Thirdly, Peter calls us to be watchful. “Discipline yourselves. Keep alert. Like a roaring lion your adversary the devil prowls around, looking for someone to devour.” In spite of God’s fatherly care, Peter is under no illusions that Christian discipleship is a cakewalk. Once again he could look back on his experience in the Garden of Gethsemane. There, as Jesus had poured out his soul in prayer, he and James and John had all succumbed to their fatigue. “Simon,” Jesus had said to him after the first time, “are you asleep? Could you not keep awake one hour? Keep awake and pray that you may not come into the time of trial; the spirit indeed is willing, but the flesh is weak” (Mark 14:37,38).

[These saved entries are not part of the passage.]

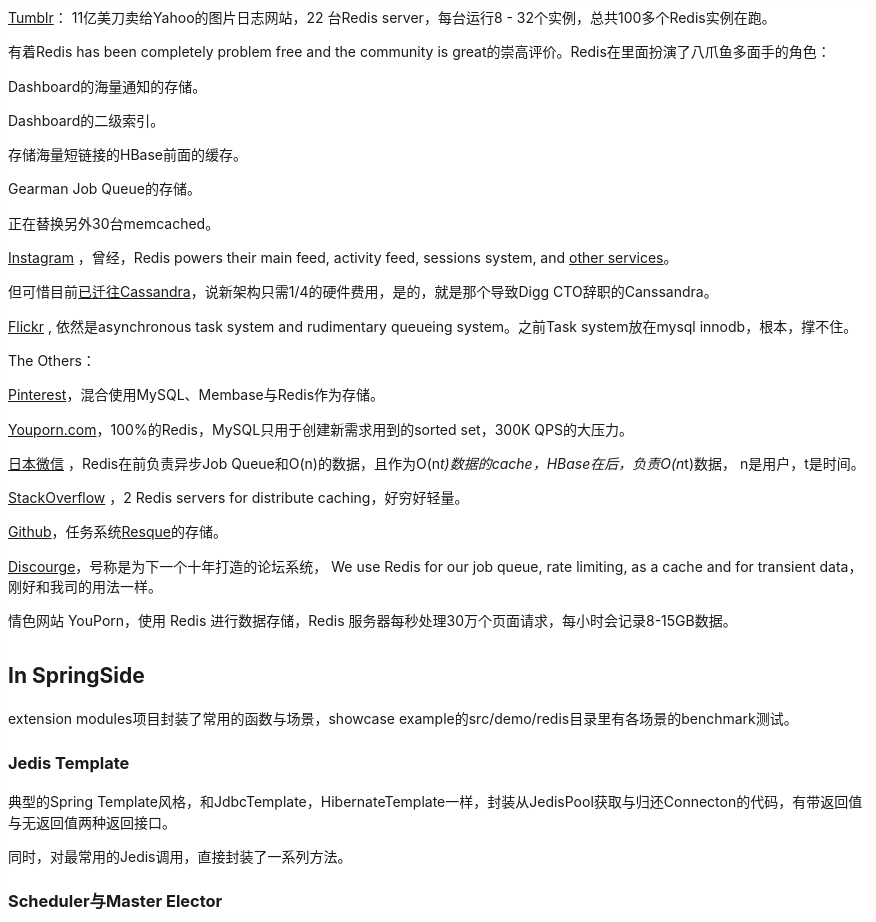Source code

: [Tumblr](http://highscalability.com/blog/2013/5/20/the-tumblr-architecture-yahoo-bought-for-a-cool-billion-doll.html)： 11亿美刀卖给Yahoo的图片日志网站，22 台Redis server，每台运行8 - 32个实例，总共100多个Redis实例在跑。

有着Redis has been completely problem free and the community is great的崇高评价。Redis在里面扮演了八爪鱼多面手的角色：

Dashboard的海量通知的存储。

Dashboard的二级索引。

存储海量短链接的HBase前面的缓存。

Gearman Job Queue的存储。

正在替换另外30台memcached。

[Instagram](http://highscalability.com/blog/2011/12/6/instagram-architecture-14-million-users-terabytes-of-photos.html) ，曾经，Redis powers their main feed, activity feed, sessions system, and [other services](http://highscalability.com/blog/2012/4/16/instagram-architecture-update-whats-new-with-instagram.html)。

但可惜目前[已迁往Cassandra](http://planetcassandra.org/blog/post/instagram-making-the-switch-to-cassandra-from-redis-75-instasavings)，说新架构只需1/4的硬件费用，是的，就是那个导致Digg CTO辞职的Canssandra。

[Flickr](http://code.flickr.net/2011/10/11/talk-real-time-updates-on-the-cheap-for-fun-and-profit/) , 依然是asynchronous task system and rudimentary queueing system。之前Task system放在mysql innodb，根本，撑不住。

The Others：

[Pinterest](http://nosql.mypopescu.com/post/17658415847/polyglot-persistence-at-pinterest-redis-membase)，混合使用MySQL、Membase与Redis作为存储。

[Youporn.com](http://highscalability.com/blog/2012/4/2/youporn-targeting-200-million-views-a-day-and-beyond.html)，100%的Redis，MySQL只用于创建新需求用到的sorted set，300K QPS的大压力。

[日本微信](http://tech.naver.jp/blog/?p=1420) ，Redis在前负责异步Job Queue和O(n)的数据，且作为O(n*t)数据的cache，HBase在后，负责O(n*t)数据， n是用户，t是时间。

[StackOverflow](http://highscalability.com/blog/2011/3/3/stack-overflow-architecture-update-now-at-95-million-page-vi.html) ，2 Redis servers for distribute caching，好穷好轻量。

[Github](https://github.com/blog/530-how-we-made-github-fast)，任务系统[Resque](http://github.com/defunkt/resque)的存储。

[Discourge](https://github.com/discourse/discourse)，号称是为下一个十年打造的论坛系统， We use Redis for our job queue, rate limiting, as a cache and for transient data，刚好和我司的用法一样。

情色网站 YouPorn，使用 Redis 进行数据存储，Redis 服务器每秒处理30万个页面请求，每小时会记录8-15GB数据。

## In SpringSide

extension modules项目封装了常用的函数与场景，showcase example的src/demo/redis目录里有各场景的benchmark测试。

### Jedis Template

典型的Spring Template风格，和JdbcTemplate，HibernateTemplate一样，封装从JedisPool获取与归还Connecton的代码，有带返回值与无返回值两种返回接口。

同时，对最常用的Jedis调用，直接封装了一系列方法。

### Scheduler与Master Elector
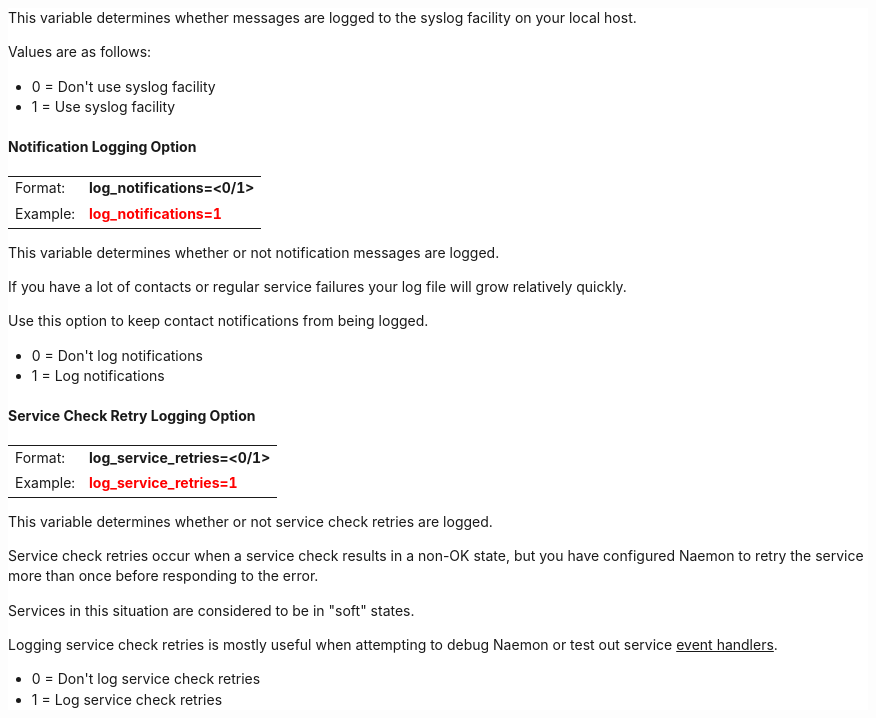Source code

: This variable determines whether messages are logged to the syslog facility on your local host.

Values
are as follows:

* 0 = Don't use syslog facility
* 1 = Use syslog facility

<a name="log_notifications"></a>
#### Notification Logging Option

<table border="0">
<tr>
<td>Format:</td>
<td><b>log_notifications=&lt;0/1&gt;</b></td>
</tr>
<tr>
<td>Example:</td>
<td><font color="red"><b>log_notifications=1</b></font></td>
</tr>
</table>

This variable determines whether or not notification messages are logged.

If you have a lot of contacts
or regular service failures your log file will grow relatively quickly.

Use this option to keep contact notifications from being logged.

* 0 = Don't log notifications
* 1 = Log notifications

<a name="log_service_retries"></a>
#### Service Check Retry Logging Option

<table border="0">
<tr>
<td>Format:</td>
<td><b>log_service_retries=&lt;0/1&gt;</b></td>
</tr>
<tr>
<td>Example:</td>
<td><font color="red"><b>log_service_retries=1</b></font></td>
</tr>
</table>

This variable determines whether or not service check retries are logged.

Service check retries occur when a service check results in a non-OK state, but you have configured Naemon to retry the service more than once before responding to the error.

Services in this situation are considered to be in "soft" states.

Logging service check retries is mostly useful when attempting to debug Naemon or test out service <a href="eventhandlers.html">event handlers</a>.

* 0 = Don't log service check retries
* 1 = Log service check retries
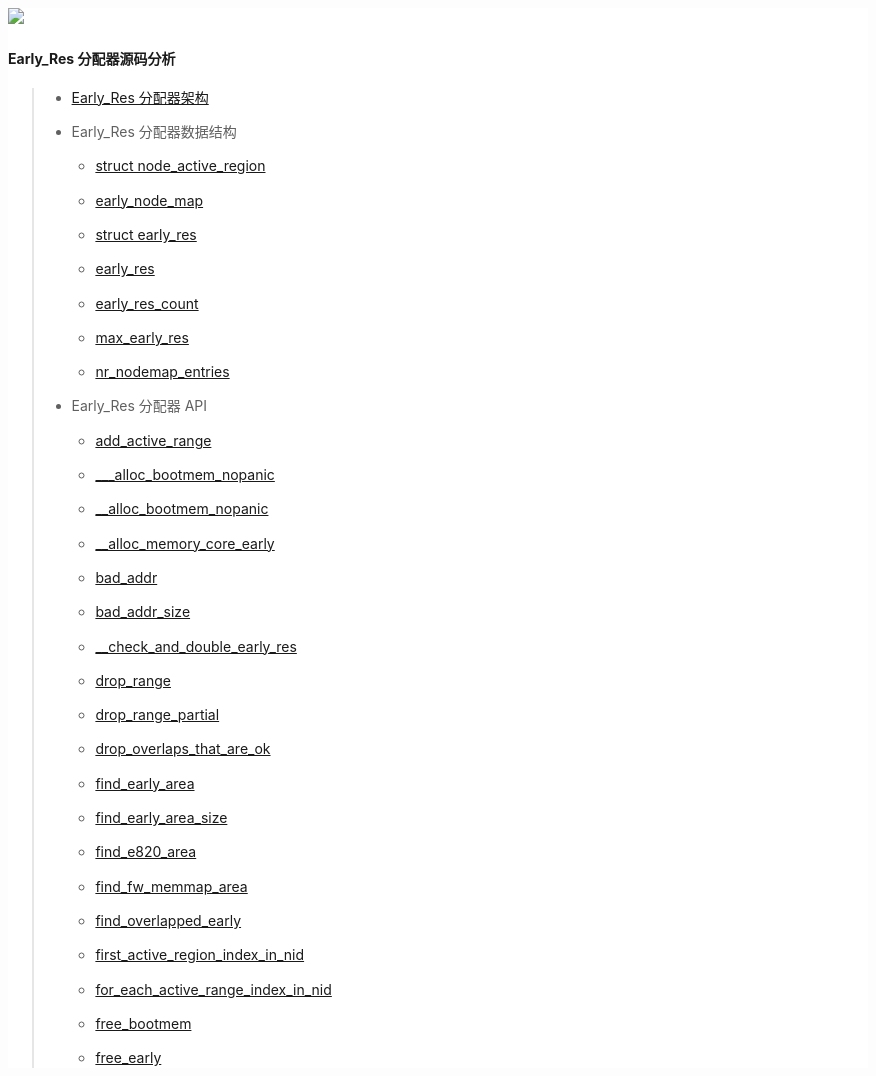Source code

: <span id="D"></span>

![](https://gitee.com/BiscuitOS_team/PictureSet/raw/Gitee/BiscuitOS/kernel/IND00000B.jpg)

#### Early_Res 分配器源码分析

> - [Early_Res 分配器架构](#D00)
>
> - Early_Res 分配器数据结构
>
>   - [struct node_active_region](#D201)
>
>   - [early_node_map](#D202)
>
>   - [struct early_res](#D205)
>
>   - [early_res](#D206)
>
>   - [early_res_count](#D207)
>
>   - [max_early_res](#D204)
>
>   - [nr_nodemap_entries](#D203)
>
> - Early_Res 分配器 API
>
>   - [add_active_range](#D30000)
>
>   - [\_\_\_alloc_bootmem_nopanic](#D30013)
>
>   - [\_\_alloc_bootmem_nopanic](#D30014)
>
>   - [\_\_alloc_memory_core_early](#D30009)
>
>   - [bad_addr](#D30002)
>
>   - [bad_addr_size](#D30024)
>
>   - [\_\_check_and_double_early_res](#D30007)
>
>   - [drop_range](#D30015)
>
>   - [drop_range_partial](#D30018)
>
>   - [drop_overlaps_that_are_ok](#D30022)
>
>   - [find_early_area](#D30003)
>
>   - [find_early_area_size](#D30025)
>
>   - [find_e820_area](#D30004)
>
>   - [find_fw_memmap_area](#D30005)
>
>   - [find_overlapped_early](#D30001)
>
>   - [first_active_region_index_in_nid](#D30010)
>
>   - [for_each_active_range_index_in_nid](#D30012)
>
>   - [free_bootmem](#D30017)
>
>   - [free_early](#D30016)
>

At numerous points the Bible warns us that when we sign up to follow Jesus we are, whether we like it or not, engaging in a spiritual battle. As we read in Ephesians, “Our struggle is not against enemies of blood and flesh, but against the rulers, against the authorities, against the cosmic powers of this present darkness, against the spiritual forces of evil in the heavenly places” (6:12). Satan desires nothing more than to bring us down, to fall into the traps he sets around us, to make us believe the lies that call into doubt God’s good purposes for us. So it is that the life of discipleship is one of vigilance: of having our ears attuned to the voice of God, our minds infused with the word of God, our hearts inflamed by the Spirit of God, our eyes focused on the Son of God.
“Simon, Simon,” Jesus had warned Peter, “Satan has demanded to sift all of you like wheat, but I have prayed for you that your own faith may not fail; and you, when once you have turned back, strengthen your brothers” (Luke 22:31,32). May we take Peter’s words, learned through the crucible of long Christian experience, to heart today. As we walk the path of discipleship, may we be humble, prayerful and watchful—and (in Peter’s words) may the God of all grace himself restore, support, strengthen and establish you.